* _DATASET_
#####

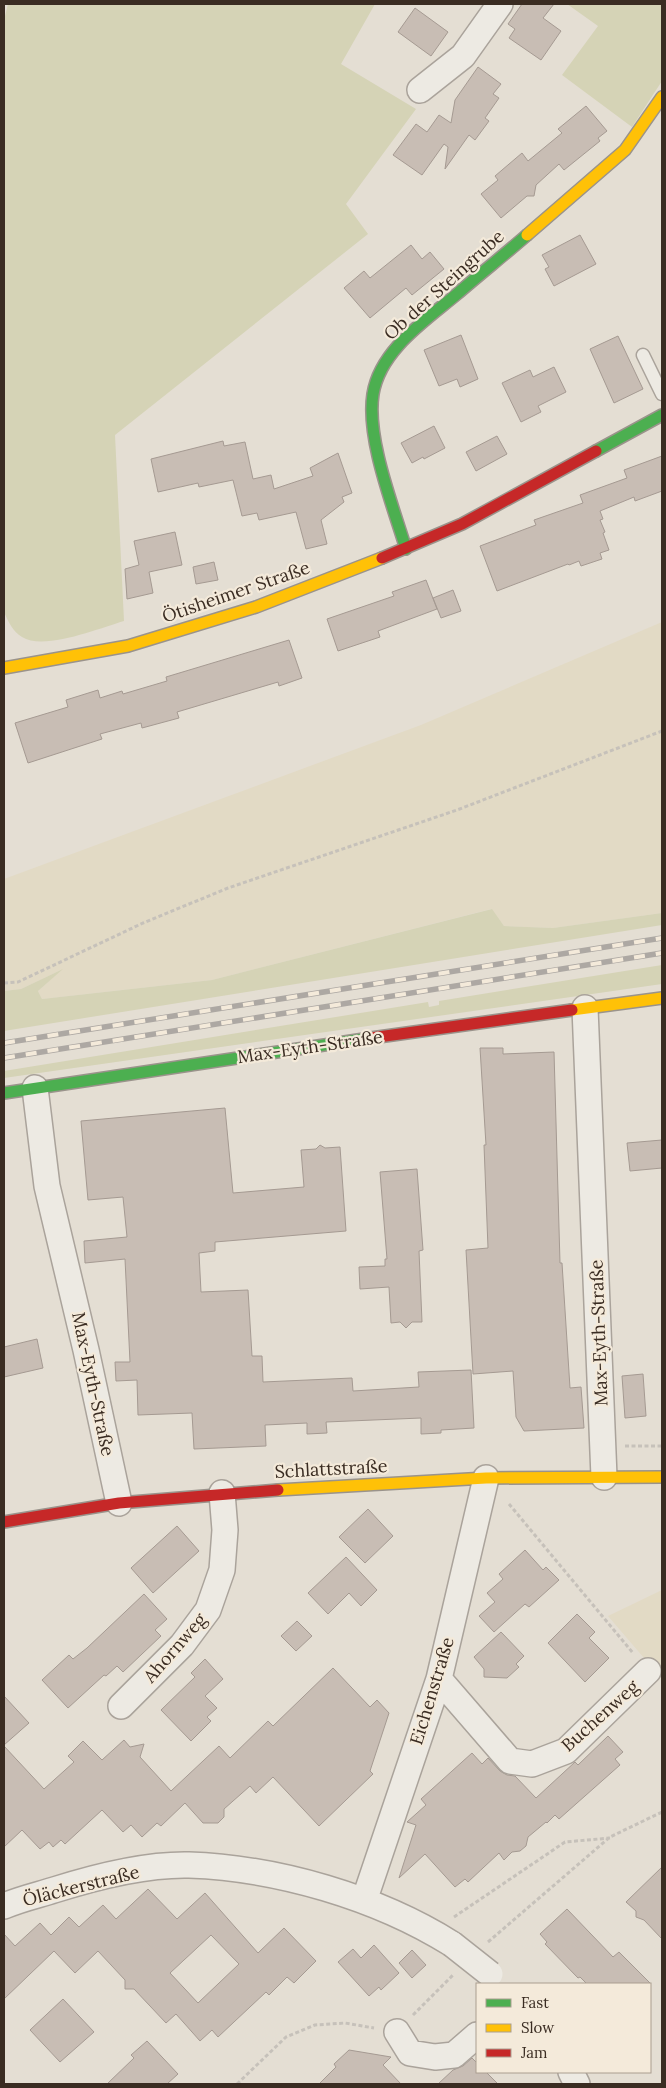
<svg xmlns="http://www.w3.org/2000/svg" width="666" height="2088" viewBox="0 0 666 2088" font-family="Lora,serif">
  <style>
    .farmland { fill: #e2dac5 }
    .green { fill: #d5d3b6 }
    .building { fill: #c8bdb4; stroke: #a59a92; fill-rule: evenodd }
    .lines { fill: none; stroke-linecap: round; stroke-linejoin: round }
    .lane-casing { stroke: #aaa39b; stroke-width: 15 }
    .street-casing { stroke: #aaa39b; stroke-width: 28 }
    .fast-casing { stroke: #9a938b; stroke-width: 14 }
    .slow-casing { stroke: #9a938b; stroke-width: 14 }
    .jam-casing { stroke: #9a938b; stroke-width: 14 }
    .path { stroke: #c6c1ba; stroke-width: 3; stroke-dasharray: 4 2.5; stroke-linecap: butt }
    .lane { stroke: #edeae3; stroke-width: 12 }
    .street { stroke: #edeae3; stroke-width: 25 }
    .fast { stroke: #4caf50; stroke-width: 11 }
    .slow { stroke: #ffc107; stroke-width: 11 }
    .jam { stroke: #c62828; stroke-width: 11 }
    .rail-casing { stroke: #ada8a3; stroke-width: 5.5 }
    .rail { stroke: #f4eada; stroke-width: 4; stroke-dasharray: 11; stroke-linecap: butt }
    .street-bridge-casing { stroke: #aaa39b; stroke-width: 28; stroke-linecap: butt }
    .street-bridge { stroke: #edeae3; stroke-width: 25 }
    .labels { text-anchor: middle; stroke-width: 4.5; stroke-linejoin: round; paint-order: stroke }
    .street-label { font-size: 18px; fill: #3a2c22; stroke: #f4eada }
  </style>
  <rect width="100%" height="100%" fill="#e4ded3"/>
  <path class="farmland" d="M662 622V913L553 928 504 926 491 909 212 980 42 999 38 991 61 970 21 989 4 991V879L421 725Z
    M662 1590V1679L608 1616Z"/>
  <path class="green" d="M8 4H375L341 64 416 109 346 204 368 234 115 435 124 621C100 628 44 651 22 637 13 632 8 621 4 612V20Z
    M567 4H662V81L632 127 562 75 598 26Z
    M492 909 504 926 553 928 662 913V925L4 1031V991L21 989 63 969 38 991 42 999 212 980Z
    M662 965V984L4 1078V1071L428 1002 429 1007 439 1005V1001Z"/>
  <path class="building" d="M522 4H554L543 18 561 31 541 60 509 38 515 29 508 24Z
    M415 8 448 32 431 56 398 32Z
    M478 67 501 84 493 94 499 98 485 118 489 121 475 140 469 135 445 169 448 147 444 144 422 175 393 155 416 124 427 132 439 115 451 123 455 100Z
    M586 106 607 131 598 138 600 141 564 170 559 164 536 185 534 196H527L501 218 481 194 498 180 495 176 522 153 528 161 562 133 558 129Z
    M580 235 596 264 554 286 545 269 549 267 542 255Z
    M411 245 422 259 430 252 444 269 412 295 406 288 370 318 344 288 364 271 370 278Z
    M461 335 478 379 460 387 457 379 439 386 424 350Z
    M618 336 643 389 614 403 590 349Z
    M554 367 566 392 538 406 541 412 521 422 502 383 530 370 533 377Z
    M434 426 445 448 424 459 423 457 412 463 401 443Z
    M497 436 507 454 476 471 466 452Z
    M223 441 224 446 245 442 253 479 271 475 274 489 313 476 310 468 338 453 352 493 342 497 344 502 321 520 327 544 306 549 296 512 259 520 257 513 242 516 233 480 199 487 198 483 158 492 151 459Z
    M662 456V491L635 501 634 497 600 511 603 519 600 520 605 532 603 533 609 550 600 553 602 559 581 566 579 561 569 565 568 564 497 591 480 546 536 525 534 520 583 503 580 495 627 478 624 470Z
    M175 532 182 565 149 572 153 593 127 599 125 569 139 565 134 541Z
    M214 562 218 580 196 584 193 567Z
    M426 580 437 609 378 631 380 637 338 651 327 619 394 596 392 592Z
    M453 590 461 611 441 618 433 598Z
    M289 640 302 678 279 686 278 682 177 712 179 718 142 728 141 723 100 734 102 739 28 763 15 723 68 707 66 700 98 690 100 698 122 691 123 694 167 681 166 677Z
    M480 1048H503V1054L554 1052 560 1263H562L570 1388 581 1387 584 1428 524 1431 516 1417 513 1371 473 1374 466 1250 488 1248 484 1145H486Z
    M225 1108 233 1193 304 1187 301 1150 316 1149 320 1145 325 1148 340 1147 346 1231 215 1242V1251L199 1253 201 1292 248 1290 252 1356H262L263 1382 352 1378 353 1391 419 1387 418 1372 471 1370 474 1428 441 1430V1433L421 1434V1418L326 1422 327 1433 307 1434V1423L265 1425 266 1446 194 1449 192 1413 138 1415 137 1380 116 1381 115 1362H130L125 1259 85 1263 84 1241 127 1237 123 1197 88 1200 81 1121Z
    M662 1140V1168L630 1171 627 1143Z
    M417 1169 423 1250 419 1251 422 1322H412L406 1328 400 1322 391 1323 389 1287 360 1289 359 1267 385 1266V1259H387L380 1172Z
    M37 1339 43 1368 4 1377V1347Z
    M643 1374 646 1416 625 1418 622 1376Z
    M368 1509 393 1536 365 1563 339 1537Z
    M177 1526 199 1551 153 1593 131 1568Z
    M525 1550 543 1570 546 1567 559 1580 529 1607 525 1604 494 1632 479 1616 495 1602 487 1593 503 1579 499 1574Z
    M346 1557 377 1590 361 1606 349 1593 328 1614 308 1593Z
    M144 1594 167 1619 155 1630 161 1636 123 1672 117 1666 106 1676 104 1675 68 1708 42 1680 69 1655 73 1659 87 1648Z
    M577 1614 595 1632 589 1638 609 1658 585 1682 548 1643Z
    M297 1621 312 1636 296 1651 281 1636Z
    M501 1632 524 1656 516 1664 519 1667 507 1678 484 1677V1669L474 1657Z
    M205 1659 223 1679 205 1696 217 1708 207 1717 211 1721 191 1741 161 1710 195 1677 191 1673Z
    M333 1668 370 1707 377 1700 389 1713 370 1771 373 1774 319 1826 273 1777 256 1793 250 1786 224 1809V1817L218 1823H203L185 1803 161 1826 157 1823 142 1837 131 1825 123 1832 102 1810 65 1844 61 1840 53 1847 49 1842 40 1849 22 1830 4 1847V1746L44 1789 74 1762 68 1756 83 1741 102 1760 124 1740 130 1747 144 1744 140 1757 171 1791 219 1746 230 1758 268 1721 273 1726Z
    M4 1696 29 1723 4 1745Z
    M608 1736 623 1752 615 1759 620 1765 559 1819 555 1815 547 1823 546 1822 528 1837 526 1846 520 1851 512 1852 504 1860 499 1853 468 1882 465 1879 455 1887 425 1854 399 1878 416 1825 407 1822 426 1805 421 1799 472 1753 482 1764 488 1758 500 1771 507 1775 515 1776 536 1798 575 1762 578 1765Z
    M662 1867V1939L644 1920 636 1917V1911L626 1902Z
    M148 1889 177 1919 205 1893 258 1953 284 1928 316 1961 294 1983 287 1977 269 1995 266 1992 218 2037 212 2030 200 2041 176 2014 166 2023 134 1989H125V1980L98 1951 75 1973 54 1951 4 1999V1934L15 1946 40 1923 51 1935 69 1917 79 1927 103 1905 116 1919ZM211 1935 239 1964 198 2003 170 1973Z
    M567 1909 613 1957 619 1952 651 1984H587L580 1977 578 1978 545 1944 547 1942 540 1934Z
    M374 1945 399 1973 381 1990 379 1987 369 1996 338 1962 353 1949 361 1958Z
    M412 1950 426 1965 412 1978 399 1963Z
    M63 1999 94 2032 60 2062 30 2030Z
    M147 2041 178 2074 167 2084H107L134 2058 131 2055Z
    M349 2050 391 2057 383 2065 401 2084H319L336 2067 334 2064Z
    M472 2058 477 2063V2072H486L498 2084H438L453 2070 463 2066Z"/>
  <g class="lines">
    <defs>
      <path id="lane" d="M643 355 662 394"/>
      <path id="street" d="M420 90 463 56 500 4
        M585 1008 604 1477
        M35 1088 47 1186 86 1350 119 1503
        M439 1679 510 1761 532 1764 566 1751 648 1671
        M121 1706 182 1645 208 1610 222 1570 225 1530 222 1493
        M364 1901 439 1679 486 1478
        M4 1906C20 1899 38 1895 54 1890 95 1877 146 1864 189 1865 277 1868 377 1897 452 1944
        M397 2032 410 2053 435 2057 454 2055 477 2035
        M571 2072 577 2084"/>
      <path id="fast" d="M596 451 662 415
        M406 549C393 506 366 438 373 394 380 350 426 320 457 294 480 274 504 255 527 235
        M4 1093 371 1038"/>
      <path id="slow" d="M527 235 625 150 662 97
        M4 668 128 646 256 607 382 558
        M572 1010 662 998
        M278 1490 486 1478 662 1477"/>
      <path id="jam" d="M382 558 462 524 596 451
        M371 1038 572 1010
        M4 1522 119 1503 278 1490"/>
    </defs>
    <use href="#lane" class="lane-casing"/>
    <use href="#street" class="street-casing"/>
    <use href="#fast" class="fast-casing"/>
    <use href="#slow" class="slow-casing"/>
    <use href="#jam" class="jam-casing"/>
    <path class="path" d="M4 983 18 982 143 923 228 888 457 810 662 731
      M625 1446H662
      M509 1504 633 1653
      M454 1917 565 1842 610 1838
      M488 1942 610 1837 662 1812
      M413 2015 453 1975
      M237 2084 286 2037 315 2025 345 2023 374 2028"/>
    <use href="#lane" class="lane"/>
    <use href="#street" class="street"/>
    <use href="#fast" class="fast"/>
    <use href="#slow" class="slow"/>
    <use href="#jam" class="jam"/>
    <defs>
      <path id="rail" d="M4 1043 662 938
        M4 1058 662 953"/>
    </defs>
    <use href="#rail" class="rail-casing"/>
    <use href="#rail" class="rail"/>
    <defs>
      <path id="street-bridge" d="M452 1944 490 1974"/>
    </defs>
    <use href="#street-bridge" class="street-bridge-casing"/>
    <use href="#street-bridge" class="street-bridge"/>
  </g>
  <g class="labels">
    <g class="street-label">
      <text transform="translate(444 285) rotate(-42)" y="6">Ob der Steingrube</text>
      <text transform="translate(236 592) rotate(-19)" y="6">Ötisheimer Straße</text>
      <text transform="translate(310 1047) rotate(-8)" y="6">Max-Eyth-Straße</text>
      <text transform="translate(599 1333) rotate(-92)" y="6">Max-Eyth-Straße</text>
      <text transform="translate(93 1384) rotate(78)" y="6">Max-Eyth-Straße</text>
      <text transform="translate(331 1469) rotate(-3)" y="6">Schlattstraße</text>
      <text transform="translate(175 1648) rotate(-49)" y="6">Ahornweg</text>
      <text transform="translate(432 1691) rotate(-73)" y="6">Eichenstraße</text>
      <text transform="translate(600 1716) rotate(-42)" y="6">Buchenweg</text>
      <text transform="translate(81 1886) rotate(-14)" y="6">Öläckerstraße</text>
    </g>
  </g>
  <rect width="666" height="2088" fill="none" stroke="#3a2c22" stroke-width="10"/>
  <rect x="476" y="1983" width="175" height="90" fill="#f4eada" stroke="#aa9e90"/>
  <rect x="486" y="1999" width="25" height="8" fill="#4caf50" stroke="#aa9e90"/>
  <text x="521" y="2008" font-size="15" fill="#3a2c22">Fast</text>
  <rect x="486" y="2024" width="25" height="8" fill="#ffc107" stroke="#aa9e90"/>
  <text x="521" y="2033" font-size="15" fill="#3a2c22">Slow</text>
  <rect x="486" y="2049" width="25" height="8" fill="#c62828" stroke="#aa9e90"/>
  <text x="521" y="2058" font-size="15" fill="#3a2c22">Jam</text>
</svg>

#####

* _TASK TO COMPLETE_
Scan the records above for the word "labels". Copy each line that has it.

* _FINISHED EXERCISE_
    .labels { text-anchor: middle; stroke-width: 4.5; stroke-linejoin: round; paint-order: stroke }
  <g class="labels">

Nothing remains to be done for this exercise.